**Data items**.
=====
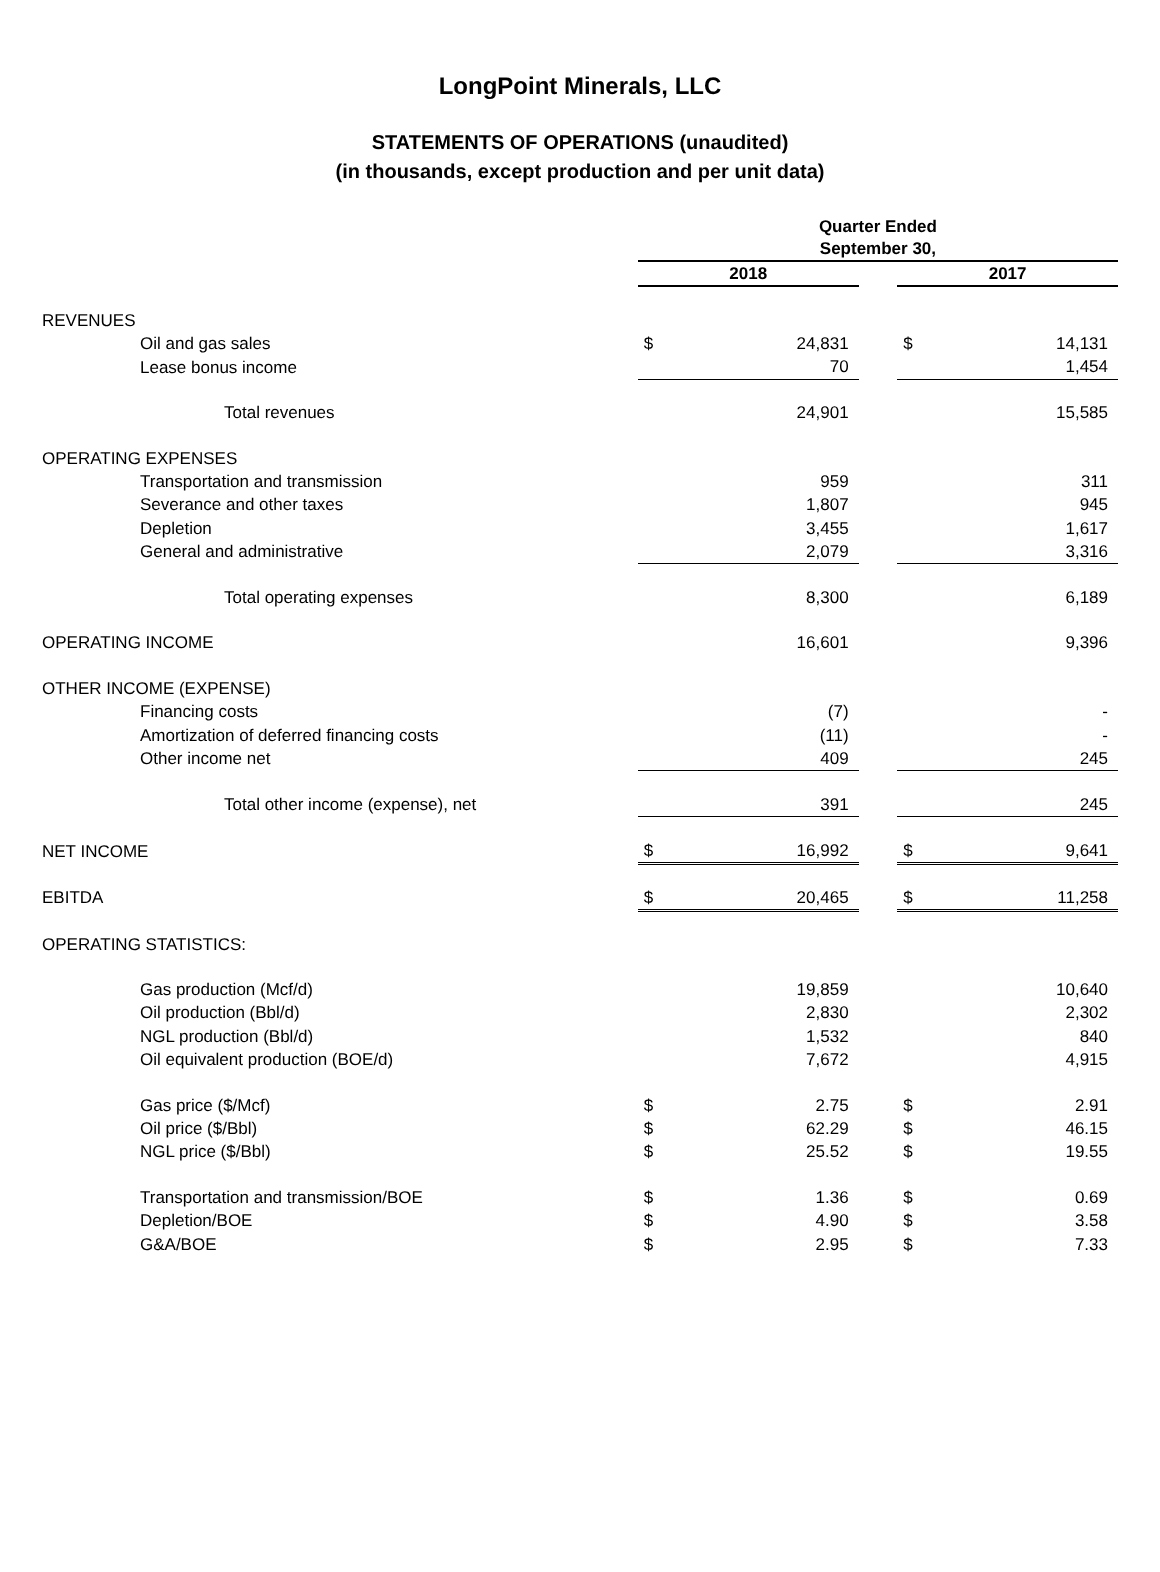LongPoint Minerals, LLC
STATEMENTS OF OPERATIONS (unaudited)
(in thousands, except production and per unit data)
| | Quarter Ended September 30, | | | | |
| | 2018 | | | 2017 | |
| REVENUES | | | | | |
| Oil and gas sales | $ | 24,831 | | $ | 14,131 |
| Lease bonus income | | 70 | | | 1,454 |
| Total revenues | | 24,901 | | | 15,585 |
| OPERATING EXPENSES | | | | | |
| Transportation and transmission | | 959 | | | 311 |
| Severance and other taxes | | 1,807 | | | 945 |
| Depletion | | 3,455 | | | 1,617 |
| General and administrative | | 2,079 | | | 3,316 |
| Total operating expenses | | 8,300 | | | 6,189 |
| OPERATING INCOME | | 16,601 | | | 9,396 |
| OTHER INCOME (EXPENSE) | | | | | |
| Financing costs | | (7) | | | - |
| Amortization of deferred financing costs | | (11) | | | - |
| Other income net | | 409 | | | 245 |
| Total other income (expense), net | | 391 | | | 245 |
| NET INCOME | $ | 16,992 | | $ | 9,641 |
| EBITDA | $ | 20,465 | | $ | 11,258 |
| OPERATING STATISTICS: | | | | | |
| Gas production (Mcf/d) | | 19,859 | | | 10,640 |
| Oil production (Bbl/d) | | 2,830 | | | 2,302 |
| NGL production (Bbl/d) | | 1,532 | | | 840 |
| Oil equivalent production (BOE/d) | | 7,672 | | | 4,915 |
| Gas price ($/Mcf) | $ | 2.75 | | $ | 2.91 |
| Oil price ($/Bbl) | $ | 62.29 | | $ | 46.15 |
| NGL price ($/Bbl) | $ | 25.52 | | $ | 19.55 |
| Transportation and transmission/BOE | $ | 1.36 | | $ | 0.69 |
| Depletion/BOE | $ | 4.90 | | $ | 3.58 |
| G&A/BOE | $ | 2.95 | | $ | 7.33 |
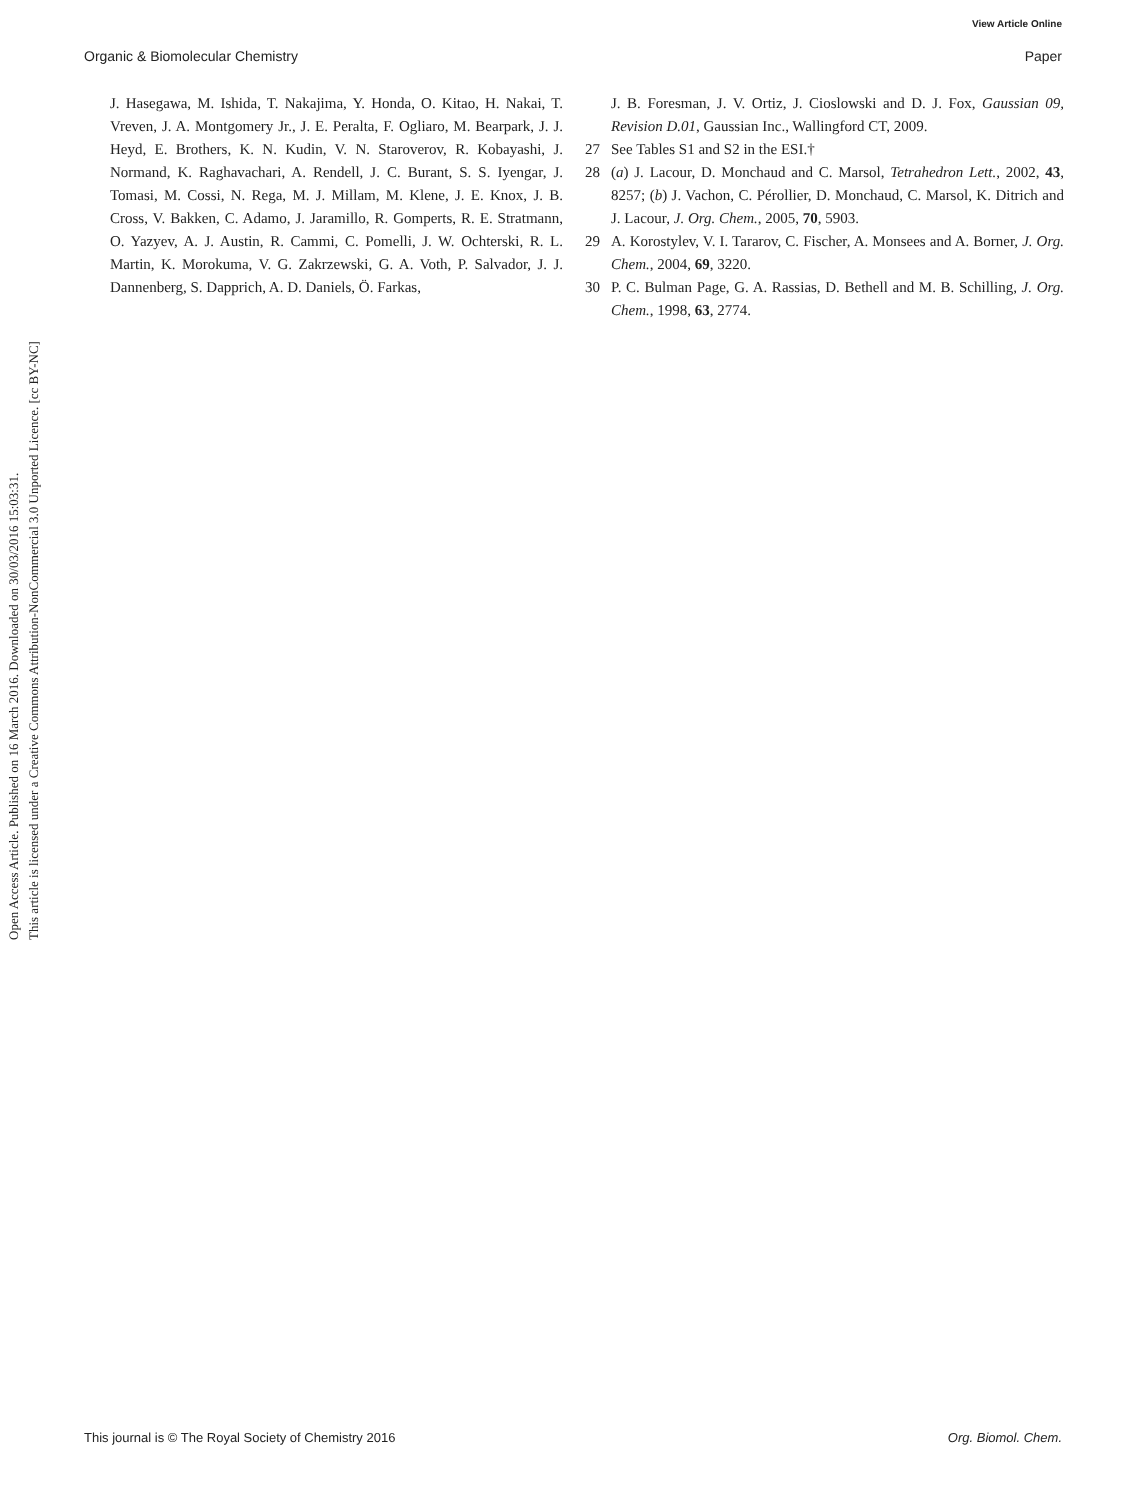View Article Online
Organic & Biomolecular Chemistry Paper
Open Access Article. Published on 16 March 2016. Downloaded on 30/03/2016 15:03:31.
This article is licensed under a Creative Commons Attribution-NonCommercial 3.0 Unported Licence. [cc BY-NC]
J. Hasegawa, M. Ishida, T. Nakajima, Y. Honda, O. Kitao, H. Nakai, T. Vreven, J. A. Montgomery Jr., J. E. Peralta, F. Ogliaro, M. Bearpark, J. J. Heyd, E. Brothers, K. N. Kudin, V. N. Staroverov, R. Kobayashi, J. Normand, K. Raghavachari, A. Rendell, J. C. Burant, S. S. Iyengar, J. Tomasi, M. Cossi, N. Rega, M. J. Millam, M. Klene, J. E. Knox, J. B. Cross, V. Bakken, C. Adamo, J. Jaramillo, R. Gomperts, R. E. Stratmann, O. Yazyev, A. J. Austin, R. Cammi, C. Pomelli, J. W. Ochterski, R. L. Martin, K. Morokuma, V. G. Zakrzewski, G. A. Voth, P. Salvador, J. J. Dannenberg, S. Dapprich, A. D. Daniels, Ö. Farkas,
J. B. Foresman, J. V. Ortiz, J. Cioslowski and D. J. Fox, Gaussian 09, Revision D.01, Gaussian Inc., Wallingford CT, 2009.
27 See Tables S1 and S2 in the ESI.†
28 (a) J. Lacour, D. Monchaud and C. Marsol, Tetrahedron Lett., 2002, 43, 8257; (b) J. Vachon, C. Pérollier, D. Monchaud, C. Marsol, K. Ditrich and J. Lacour, J. Org. Chem., 2005, 70, 5903.
29 A. Korostylev, V. I. Tararov, C. Fischer, A. Monsees and A. Borner, J. Org. Chem., 2004, 69, 3220.
30 P. C. Bulman Page, G. A. Rassias, D. Bethell and M. B. Schilling, J. Org. Chem., 1998, 63, 2774.
This journal is © The Royal Society of Chemistry 2016 Org. Biomol. Chem.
=====
**WHAT TO DO**.
What are the lines, exactly as written above, from the line with "20,465 | | $ | 11,258 |" to the line with "2.95 | | $ | 7.33 |", both included? Output only those.

**ANSWER FOR THIS EXERCISE**.
| EBITDA | $ | 20,465 | | $ | 11,258 |
| OPERATING STATISTICS: | | | | | |
| Gas production (Mcf/d) | | 19,859 | | | 10,640 |
| Oil production (Bbl/d) | | 2,830 | | | 2,302 |
| NGL production (Bbl/d) | | 1,532 | | | 840 |
| Oil equivalent production (BOE/d) | | 7,672 | | | 4,915 |
| Gas price ($/Mcf) | $ | 2.75 | | $ | 2.91 |
| Oil price ($/Bbl) | $ | 62.29 | | $ | 46.15 |
| NGL price ($/Bbl) | $ | 25.52 | | $ | 19.55 |
| Transportation and transmission/BOE | $ | 1.36 | | $ | 0.69 |
| Depletion/BOE | $ | 4.90 | | $ | 3.58 |
| G&A/BOE | $ | 2.95 | | $ | 7.33 |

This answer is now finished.